Dans l'Empire Mongol

Recension rédigée par Yves Boulvert


L’historien Th. Tanase, spécialiste des missions occidentales vers l’Orient au Moyen-Age, présente ici l’ouvrage du moine franciscain né à l’ouest d’Assise, Jean de Plancarpin (1182-1252), ouvrage rédigé au retour de sa mission (1245-1247) vers le Grand Khan des Tartares. Les divers chapitres de son « Histoire des Mongols » en latin décrivent le pays des Tartares, sa population, leurs rites religieux, leurs mœurs, leur manière de gouverner l’Empire, leurs guerres, les pays passés sous leur domination et la manière de les combattre. Ce n’est que plus tard qu’il rajoutera un chapitre décrivant son propre voyage.

A la suite des raids d’un fils de Gengis Khan sur Kiev en 1240, jusqu’en Hongrie en 1241, l’Occident s’inquiéta légitimement. Le pape Innocent IV envoya donc – pour comprendre la situation – l’ambassade de Jean de Plancarpin. Parti en avril 1245 de Lyon, il s’adjoignit comme interprète un autre franciscain polyglotte, Benoît de Pologne. Kiev quittée le 3 février 1246, ils franchirent les fleuves Dniepr, Don et Ethil (Volga), et poursuivirent vers l’Est à travers la steppe, « les membres liés avec des bandelettes de manière à pouvoir supporter les peines d’une telle chevauchée » ! ... « Le jour des Apôtres Pierre et Paul (29 juin), il y eut de grandes chutes de neige et nous eûmes très froid ». Pour arriver à temps, à l’intronisation du Grand Khan Cüyük, pendant trois semaines (en juillet), « nous nous levions à l’aube et nous chevauchions toute la journée jusqu’à la nuit tombée, sans même prendre le temps de faire un repas ».
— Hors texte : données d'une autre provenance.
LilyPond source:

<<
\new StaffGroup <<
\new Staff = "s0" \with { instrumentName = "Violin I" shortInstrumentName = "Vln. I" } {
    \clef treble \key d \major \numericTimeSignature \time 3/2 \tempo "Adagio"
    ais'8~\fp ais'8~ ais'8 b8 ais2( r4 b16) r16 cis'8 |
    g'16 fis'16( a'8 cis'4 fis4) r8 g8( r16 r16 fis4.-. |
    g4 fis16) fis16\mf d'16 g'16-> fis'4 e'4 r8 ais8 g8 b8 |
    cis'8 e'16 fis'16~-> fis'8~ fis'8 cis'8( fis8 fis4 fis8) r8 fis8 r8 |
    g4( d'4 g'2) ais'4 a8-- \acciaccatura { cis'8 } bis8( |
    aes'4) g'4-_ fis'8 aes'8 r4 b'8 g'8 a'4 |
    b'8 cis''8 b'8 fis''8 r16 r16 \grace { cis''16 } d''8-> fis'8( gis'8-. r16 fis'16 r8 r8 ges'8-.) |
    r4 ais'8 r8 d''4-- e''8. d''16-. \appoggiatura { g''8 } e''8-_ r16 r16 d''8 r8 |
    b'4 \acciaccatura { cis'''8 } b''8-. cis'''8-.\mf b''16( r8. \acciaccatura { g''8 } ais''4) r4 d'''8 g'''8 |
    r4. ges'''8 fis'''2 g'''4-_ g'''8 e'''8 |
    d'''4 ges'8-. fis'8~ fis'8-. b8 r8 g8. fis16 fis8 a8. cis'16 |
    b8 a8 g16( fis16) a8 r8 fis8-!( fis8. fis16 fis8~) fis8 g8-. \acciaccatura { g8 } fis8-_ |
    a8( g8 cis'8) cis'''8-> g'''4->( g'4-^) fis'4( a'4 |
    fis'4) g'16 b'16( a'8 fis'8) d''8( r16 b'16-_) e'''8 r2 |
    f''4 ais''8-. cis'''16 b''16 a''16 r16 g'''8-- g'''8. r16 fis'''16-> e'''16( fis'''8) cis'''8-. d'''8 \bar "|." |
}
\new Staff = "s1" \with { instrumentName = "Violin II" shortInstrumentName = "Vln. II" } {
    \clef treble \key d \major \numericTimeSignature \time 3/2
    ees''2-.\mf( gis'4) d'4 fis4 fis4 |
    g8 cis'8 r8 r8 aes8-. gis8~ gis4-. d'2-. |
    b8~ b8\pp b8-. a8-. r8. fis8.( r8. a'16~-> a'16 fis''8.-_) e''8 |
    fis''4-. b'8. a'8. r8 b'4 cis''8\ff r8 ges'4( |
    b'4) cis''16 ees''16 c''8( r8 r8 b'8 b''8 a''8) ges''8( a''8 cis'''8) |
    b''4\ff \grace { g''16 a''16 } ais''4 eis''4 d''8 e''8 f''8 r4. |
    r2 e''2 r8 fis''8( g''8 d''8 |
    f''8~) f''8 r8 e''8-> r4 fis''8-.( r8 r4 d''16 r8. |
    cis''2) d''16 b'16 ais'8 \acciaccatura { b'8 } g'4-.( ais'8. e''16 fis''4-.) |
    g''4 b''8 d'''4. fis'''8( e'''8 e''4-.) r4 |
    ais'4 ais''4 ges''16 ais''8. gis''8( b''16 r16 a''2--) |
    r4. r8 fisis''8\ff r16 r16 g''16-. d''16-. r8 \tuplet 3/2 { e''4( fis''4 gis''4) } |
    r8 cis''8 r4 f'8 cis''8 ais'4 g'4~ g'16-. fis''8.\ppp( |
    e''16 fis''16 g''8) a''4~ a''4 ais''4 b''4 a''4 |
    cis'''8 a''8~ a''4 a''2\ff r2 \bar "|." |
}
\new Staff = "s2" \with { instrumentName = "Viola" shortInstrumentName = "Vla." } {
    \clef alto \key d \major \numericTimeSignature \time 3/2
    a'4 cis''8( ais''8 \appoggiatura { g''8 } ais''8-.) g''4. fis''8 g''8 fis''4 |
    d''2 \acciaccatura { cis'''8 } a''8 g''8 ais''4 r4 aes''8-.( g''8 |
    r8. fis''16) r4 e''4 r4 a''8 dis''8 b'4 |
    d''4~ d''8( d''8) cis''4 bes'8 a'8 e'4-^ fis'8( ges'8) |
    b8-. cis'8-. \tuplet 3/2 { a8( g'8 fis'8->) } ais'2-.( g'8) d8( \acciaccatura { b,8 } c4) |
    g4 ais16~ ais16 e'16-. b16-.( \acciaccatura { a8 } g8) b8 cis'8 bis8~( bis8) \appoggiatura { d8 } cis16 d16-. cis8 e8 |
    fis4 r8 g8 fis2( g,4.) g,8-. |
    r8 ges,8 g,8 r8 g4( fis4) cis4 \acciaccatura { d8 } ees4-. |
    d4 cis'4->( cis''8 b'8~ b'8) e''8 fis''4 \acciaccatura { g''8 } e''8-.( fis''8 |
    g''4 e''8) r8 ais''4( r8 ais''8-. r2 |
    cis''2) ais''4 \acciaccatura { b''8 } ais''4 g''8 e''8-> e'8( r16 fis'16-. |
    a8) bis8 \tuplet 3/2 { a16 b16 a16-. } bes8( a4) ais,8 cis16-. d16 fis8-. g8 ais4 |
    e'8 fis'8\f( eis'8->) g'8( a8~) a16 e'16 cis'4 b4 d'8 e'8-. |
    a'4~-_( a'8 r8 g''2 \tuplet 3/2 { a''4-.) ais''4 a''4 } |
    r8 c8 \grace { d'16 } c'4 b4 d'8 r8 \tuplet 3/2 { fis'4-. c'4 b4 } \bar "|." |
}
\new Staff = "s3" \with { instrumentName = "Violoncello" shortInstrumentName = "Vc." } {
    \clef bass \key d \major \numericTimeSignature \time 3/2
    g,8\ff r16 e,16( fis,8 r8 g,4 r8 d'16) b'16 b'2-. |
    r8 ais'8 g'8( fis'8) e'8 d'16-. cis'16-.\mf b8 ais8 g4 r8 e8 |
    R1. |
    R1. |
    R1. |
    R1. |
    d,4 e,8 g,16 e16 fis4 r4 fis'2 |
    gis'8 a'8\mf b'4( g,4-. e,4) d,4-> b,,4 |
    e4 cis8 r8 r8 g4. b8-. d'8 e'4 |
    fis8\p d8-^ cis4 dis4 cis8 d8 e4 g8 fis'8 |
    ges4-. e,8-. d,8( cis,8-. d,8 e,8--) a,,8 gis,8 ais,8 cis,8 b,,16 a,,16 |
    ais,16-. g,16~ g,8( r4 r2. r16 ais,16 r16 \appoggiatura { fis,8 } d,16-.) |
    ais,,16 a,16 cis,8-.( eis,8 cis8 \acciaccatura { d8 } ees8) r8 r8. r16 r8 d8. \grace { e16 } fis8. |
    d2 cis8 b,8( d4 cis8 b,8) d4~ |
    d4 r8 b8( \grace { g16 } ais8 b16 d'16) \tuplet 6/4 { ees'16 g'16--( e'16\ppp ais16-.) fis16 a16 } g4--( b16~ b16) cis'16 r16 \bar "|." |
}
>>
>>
Correctement reçus mais très mal nourris, ils eurent le temps (quatre mois) d’étudier la cour, s’étonnant de voir le Grand Khan entouré de chrétiens : Nestoriens hérétiques mais aussi Orthodoxes, Arméniens, Géorgiens, Russes. Contacts pris, lettres échangées, ils prirent le 13 novembre 1246, le chemin du retour, parvenant à Lyon en novembre 1247.

On ne peut qu’admirer le travail de Th. Tanase : traduction, commentaires critiques, références bibliographiques, références aux voyageurs suivants : le franciscain français, Guillaume de Rubrouck, envoyé par le roi Louis IX (Saint Louis) et, bien sûr, Marco Polo (1271-1295). Il est notamment intéressant de confronter les lettres du Pape Innocent IV, qui exposaient les grands principes de la foi chrétienne et demandaient au Khan de se faire baptiser avec les siens, à la réponse de Cüyük : « Vous autres, Occidentaux, vous pensez que vous êtes les seuls à adorer Dieu ?... Nous qui adorons Dieu, par la force de notre Dieu nous avons dévasté la terre toute entière depuis l’Orient jusqu’à l’Occident. Sans la force de Dieu, qu’auraient pu faire de simples hommes ? ... Venez avec vos rois faire ici votre soumission ... ! ». Mutuelle incompréhension entre civilisations et religions qui persiste, hélas, presque huit siècles plus tard.